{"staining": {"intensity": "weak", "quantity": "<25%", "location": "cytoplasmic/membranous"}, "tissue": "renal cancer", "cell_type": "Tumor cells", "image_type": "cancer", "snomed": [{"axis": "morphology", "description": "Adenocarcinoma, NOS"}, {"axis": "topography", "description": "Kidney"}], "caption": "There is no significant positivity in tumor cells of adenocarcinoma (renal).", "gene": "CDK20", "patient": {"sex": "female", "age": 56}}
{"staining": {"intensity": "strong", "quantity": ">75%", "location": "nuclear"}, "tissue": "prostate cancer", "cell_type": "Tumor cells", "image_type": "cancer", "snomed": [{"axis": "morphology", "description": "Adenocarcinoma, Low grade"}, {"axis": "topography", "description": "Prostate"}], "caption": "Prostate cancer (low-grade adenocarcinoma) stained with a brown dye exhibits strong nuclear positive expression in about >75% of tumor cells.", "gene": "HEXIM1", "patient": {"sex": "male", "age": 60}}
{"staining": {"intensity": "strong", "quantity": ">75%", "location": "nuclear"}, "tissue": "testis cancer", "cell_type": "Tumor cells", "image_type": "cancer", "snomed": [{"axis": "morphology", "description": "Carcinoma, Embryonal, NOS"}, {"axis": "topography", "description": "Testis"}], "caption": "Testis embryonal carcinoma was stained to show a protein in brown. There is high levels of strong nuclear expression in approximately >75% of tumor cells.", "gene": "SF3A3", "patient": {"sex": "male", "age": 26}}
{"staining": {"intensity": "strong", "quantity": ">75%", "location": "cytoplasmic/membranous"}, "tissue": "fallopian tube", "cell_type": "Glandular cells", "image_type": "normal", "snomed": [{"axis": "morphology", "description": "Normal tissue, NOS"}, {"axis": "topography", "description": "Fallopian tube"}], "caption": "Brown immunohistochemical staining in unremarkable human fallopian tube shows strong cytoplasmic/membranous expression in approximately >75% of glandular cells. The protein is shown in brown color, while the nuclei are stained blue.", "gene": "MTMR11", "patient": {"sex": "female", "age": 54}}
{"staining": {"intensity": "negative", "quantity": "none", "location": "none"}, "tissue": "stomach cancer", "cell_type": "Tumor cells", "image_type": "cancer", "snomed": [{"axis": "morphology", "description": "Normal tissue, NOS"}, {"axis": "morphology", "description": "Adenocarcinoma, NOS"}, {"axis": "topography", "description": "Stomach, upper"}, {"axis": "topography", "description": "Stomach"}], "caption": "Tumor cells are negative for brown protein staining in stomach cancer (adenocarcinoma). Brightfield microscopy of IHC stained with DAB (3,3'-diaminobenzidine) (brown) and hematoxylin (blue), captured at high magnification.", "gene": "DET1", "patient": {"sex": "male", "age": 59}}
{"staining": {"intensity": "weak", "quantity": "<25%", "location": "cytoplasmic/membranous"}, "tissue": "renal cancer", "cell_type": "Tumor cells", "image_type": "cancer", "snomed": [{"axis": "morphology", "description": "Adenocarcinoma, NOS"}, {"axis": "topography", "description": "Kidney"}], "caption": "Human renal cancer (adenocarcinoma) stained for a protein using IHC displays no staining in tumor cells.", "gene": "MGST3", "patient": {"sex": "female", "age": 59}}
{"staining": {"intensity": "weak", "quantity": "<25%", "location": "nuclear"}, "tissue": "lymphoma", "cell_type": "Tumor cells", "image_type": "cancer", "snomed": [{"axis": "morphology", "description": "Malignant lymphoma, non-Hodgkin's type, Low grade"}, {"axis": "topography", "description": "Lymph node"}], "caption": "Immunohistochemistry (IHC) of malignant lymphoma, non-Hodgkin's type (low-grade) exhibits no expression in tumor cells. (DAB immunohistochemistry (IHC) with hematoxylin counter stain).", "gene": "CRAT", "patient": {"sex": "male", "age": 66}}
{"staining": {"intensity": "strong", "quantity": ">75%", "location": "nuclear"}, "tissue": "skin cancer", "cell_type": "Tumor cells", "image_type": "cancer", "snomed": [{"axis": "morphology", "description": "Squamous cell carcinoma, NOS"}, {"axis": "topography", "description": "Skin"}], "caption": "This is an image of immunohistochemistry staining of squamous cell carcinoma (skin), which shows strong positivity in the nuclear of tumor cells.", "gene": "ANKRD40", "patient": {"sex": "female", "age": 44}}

+ + +

Problem to solve:
In the entries above, find lines with "There" and copy each.

Completed task:
{"staining": {"intensity": "weak", "quantity": "<25%", "location": "cytoplasmic/membranous"}, "tissue": "renal cancer", "cell_type": "Tumor cells", "image_type": "cancer", "snomed": [{"axis": "morphology", "description": "Adenocarcinoma, NOS"}, {"axis": "topography", "description": "Kidney"}], "caption": "There is no significant positivity in tumor cells of adenocarcinoma (renal).", "gene": "CDK20", "patient": {"sex": "female", "age": 56}}
{"staining": {"intensity": "strong", "quantity": ">75%", "location": "nuclear"}, "tissue": "testis cancer", "cell_type": "Tumor cells", "image_type": "cancer", "snomed": [{"axis": "morphology", "description": "Carcinoma, Embryonal, NOS"}, {"axis": "topography", "description": "Testis"}], "caption": "Testis embryonal carcinoma was stained to show a protein in brown. There is high levels of strong nuclear expression in approximately >75% of tumor cells.", "gene": "SF3A3", "patient": {"sex": "male", "age": 26}}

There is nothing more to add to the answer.